The Reality for Other Foster Youth, Like Josh, Impacted by Law and Policy
For kids in foster care, the law impacts every aspect of life.
Foster care is a government system which steps in to care for children who have been removed from their family’s home because of abuse or neglect. The purpose of foster care is to give children safe homes while services are provided to reunite them with their family. These services include counseling, parenting classes or substance abuse treatment. States and the federal government both oversee and operate the larger child welfare system. While the federal government mandates certain processes and provides funding for foster care, each state is the architect of its own foster care or child protection system.

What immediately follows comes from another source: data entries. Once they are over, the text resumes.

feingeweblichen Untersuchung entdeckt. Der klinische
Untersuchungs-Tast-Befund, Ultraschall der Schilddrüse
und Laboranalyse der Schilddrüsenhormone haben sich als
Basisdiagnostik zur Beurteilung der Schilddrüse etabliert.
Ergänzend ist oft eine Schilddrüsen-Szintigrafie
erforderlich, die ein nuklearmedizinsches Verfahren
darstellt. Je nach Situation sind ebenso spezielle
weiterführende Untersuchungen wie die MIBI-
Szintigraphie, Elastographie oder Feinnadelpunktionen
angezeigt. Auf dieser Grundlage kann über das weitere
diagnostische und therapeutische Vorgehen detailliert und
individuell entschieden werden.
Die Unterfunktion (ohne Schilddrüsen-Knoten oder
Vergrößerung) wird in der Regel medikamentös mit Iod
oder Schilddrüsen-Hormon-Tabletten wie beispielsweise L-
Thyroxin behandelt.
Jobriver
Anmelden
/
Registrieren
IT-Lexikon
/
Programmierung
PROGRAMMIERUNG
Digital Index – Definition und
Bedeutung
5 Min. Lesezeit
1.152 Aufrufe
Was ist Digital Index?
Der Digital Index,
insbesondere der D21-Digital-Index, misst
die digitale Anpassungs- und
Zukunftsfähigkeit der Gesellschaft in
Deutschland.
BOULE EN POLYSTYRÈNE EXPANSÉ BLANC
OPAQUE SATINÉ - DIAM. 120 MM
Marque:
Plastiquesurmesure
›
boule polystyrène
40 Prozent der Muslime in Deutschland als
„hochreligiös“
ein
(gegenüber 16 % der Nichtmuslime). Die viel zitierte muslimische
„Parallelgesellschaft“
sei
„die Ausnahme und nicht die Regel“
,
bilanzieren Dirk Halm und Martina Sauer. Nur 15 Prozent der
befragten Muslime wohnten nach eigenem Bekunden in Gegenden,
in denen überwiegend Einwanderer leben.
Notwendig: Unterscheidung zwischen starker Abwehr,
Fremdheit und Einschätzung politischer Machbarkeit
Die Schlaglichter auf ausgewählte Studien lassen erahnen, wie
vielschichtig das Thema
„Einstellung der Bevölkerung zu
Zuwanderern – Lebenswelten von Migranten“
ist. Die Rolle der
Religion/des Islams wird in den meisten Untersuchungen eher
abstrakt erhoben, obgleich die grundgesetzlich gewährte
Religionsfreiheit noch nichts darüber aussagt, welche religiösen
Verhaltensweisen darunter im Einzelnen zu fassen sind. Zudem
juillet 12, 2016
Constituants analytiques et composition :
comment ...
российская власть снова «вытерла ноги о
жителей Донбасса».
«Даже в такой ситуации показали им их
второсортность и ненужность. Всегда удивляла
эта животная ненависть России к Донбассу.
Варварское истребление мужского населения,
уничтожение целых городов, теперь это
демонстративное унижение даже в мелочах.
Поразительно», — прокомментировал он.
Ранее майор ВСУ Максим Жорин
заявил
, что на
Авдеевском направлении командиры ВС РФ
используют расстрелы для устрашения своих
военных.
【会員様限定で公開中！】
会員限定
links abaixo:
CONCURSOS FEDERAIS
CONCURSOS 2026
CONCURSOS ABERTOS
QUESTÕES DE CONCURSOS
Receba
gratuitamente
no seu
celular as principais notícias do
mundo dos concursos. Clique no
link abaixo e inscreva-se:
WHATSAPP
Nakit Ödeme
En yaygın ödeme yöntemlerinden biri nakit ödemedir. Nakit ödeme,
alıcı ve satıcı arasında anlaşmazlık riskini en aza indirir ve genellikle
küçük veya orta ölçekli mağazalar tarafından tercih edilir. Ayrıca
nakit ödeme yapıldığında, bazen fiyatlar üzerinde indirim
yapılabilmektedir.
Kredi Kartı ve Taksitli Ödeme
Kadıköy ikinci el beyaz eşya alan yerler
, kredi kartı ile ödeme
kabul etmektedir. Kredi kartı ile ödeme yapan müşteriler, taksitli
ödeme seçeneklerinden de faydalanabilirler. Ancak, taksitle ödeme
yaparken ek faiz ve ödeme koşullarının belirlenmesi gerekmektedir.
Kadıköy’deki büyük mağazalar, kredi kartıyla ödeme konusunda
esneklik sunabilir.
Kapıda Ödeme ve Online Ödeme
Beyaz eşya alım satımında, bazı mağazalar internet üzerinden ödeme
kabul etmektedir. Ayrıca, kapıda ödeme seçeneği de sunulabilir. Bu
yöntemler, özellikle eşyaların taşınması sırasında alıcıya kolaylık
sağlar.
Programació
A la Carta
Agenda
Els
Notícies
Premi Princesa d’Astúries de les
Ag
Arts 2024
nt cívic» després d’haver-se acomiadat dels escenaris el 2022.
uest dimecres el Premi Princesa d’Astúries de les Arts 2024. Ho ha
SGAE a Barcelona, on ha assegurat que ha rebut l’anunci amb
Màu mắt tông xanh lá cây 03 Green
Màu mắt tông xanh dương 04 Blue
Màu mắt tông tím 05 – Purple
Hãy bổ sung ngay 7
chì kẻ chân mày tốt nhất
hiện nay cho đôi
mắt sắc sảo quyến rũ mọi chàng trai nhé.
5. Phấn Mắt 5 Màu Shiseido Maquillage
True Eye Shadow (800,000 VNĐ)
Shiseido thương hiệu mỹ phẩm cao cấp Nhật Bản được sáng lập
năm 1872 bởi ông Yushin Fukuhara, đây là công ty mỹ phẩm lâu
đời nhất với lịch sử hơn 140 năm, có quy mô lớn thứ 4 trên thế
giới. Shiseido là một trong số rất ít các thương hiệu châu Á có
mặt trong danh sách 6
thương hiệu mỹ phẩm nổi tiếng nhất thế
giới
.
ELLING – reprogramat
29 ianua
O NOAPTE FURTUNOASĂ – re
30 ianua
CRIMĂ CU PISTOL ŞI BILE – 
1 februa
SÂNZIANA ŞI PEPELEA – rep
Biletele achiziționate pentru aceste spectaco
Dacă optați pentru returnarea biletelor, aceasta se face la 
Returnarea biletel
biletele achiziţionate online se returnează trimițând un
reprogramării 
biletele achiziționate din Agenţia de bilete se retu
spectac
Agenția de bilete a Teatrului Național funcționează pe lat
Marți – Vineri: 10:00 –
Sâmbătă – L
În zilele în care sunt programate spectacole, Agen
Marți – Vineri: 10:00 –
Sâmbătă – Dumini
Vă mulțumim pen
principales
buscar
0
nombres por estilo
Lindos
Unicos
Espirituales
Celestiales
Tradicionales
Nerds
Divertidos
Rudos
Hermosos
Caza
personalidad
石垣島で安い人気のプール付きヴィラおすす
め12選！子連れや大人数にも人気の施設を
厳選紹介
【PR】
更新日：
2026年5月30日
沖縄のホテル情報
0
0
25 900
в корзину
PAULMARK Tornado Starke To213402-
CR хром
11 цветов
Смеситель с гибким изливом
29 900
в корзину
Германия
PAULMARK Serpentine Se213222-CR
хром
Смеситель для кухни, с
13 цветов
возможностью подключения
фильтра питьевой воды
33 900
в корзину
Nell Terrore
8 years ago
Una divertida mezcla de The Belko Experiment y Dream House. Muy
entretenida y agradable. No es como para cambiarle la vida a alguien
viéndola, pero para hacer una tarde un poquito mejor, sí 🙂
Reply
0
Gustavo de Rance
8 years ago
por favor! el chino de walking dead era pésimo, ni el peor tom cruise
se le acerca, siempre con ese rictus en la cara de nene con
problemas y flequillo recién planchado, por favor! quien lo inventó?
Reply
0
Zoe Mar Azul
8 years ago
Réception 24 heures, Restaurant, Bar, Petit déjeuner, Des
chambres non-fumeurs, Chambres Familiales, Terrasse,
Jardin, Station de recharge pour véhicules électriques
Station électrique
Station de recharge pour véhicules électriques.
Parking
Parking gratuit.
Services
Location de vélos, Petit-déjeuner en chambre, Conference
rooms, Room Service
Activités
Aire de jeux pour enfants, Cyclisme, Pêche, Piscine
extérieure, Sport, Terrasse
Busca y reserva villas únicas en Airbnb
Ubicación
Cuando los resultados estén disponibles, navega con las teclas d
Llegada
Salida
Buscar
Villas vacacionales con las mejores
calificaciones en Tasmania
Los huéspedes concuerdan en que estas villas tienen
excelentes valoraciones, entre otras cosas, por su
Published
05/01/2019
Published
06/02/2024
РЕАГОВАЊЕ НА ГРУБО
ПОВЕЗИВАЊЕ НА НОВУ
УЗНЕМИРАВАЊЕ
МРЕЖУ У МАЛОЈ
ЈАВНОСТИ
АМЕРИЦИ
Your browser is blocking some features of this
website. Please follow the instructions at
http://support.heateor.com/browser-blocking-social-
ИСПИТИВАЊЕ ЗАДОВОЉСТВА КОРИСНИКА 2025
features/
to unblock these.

Legislation is a key determining factor in the trajectory of the lives of children whose parents are unable to care for them. Youth like Josh demonstrate why laws need to be responsive, rather than static, and reflect the perspectives of the young people whose lives are governed by them. Laws are written by people to solve a social problem or address a need. By taking the time to understand foster care laws and advocating for change, everyone can improve the lives of children and youth in foster care.
Regarding child safety in California, once the state has enough evidence that the child is at risk, a case is opened and the children are removed from their family. The case can remain open for anywhere from six to 18 months, and sometimes longer under certain circumstances. It’s a complex sequence of hearings, court orders, parental visits and more. In that way, foster care mirrors its creator.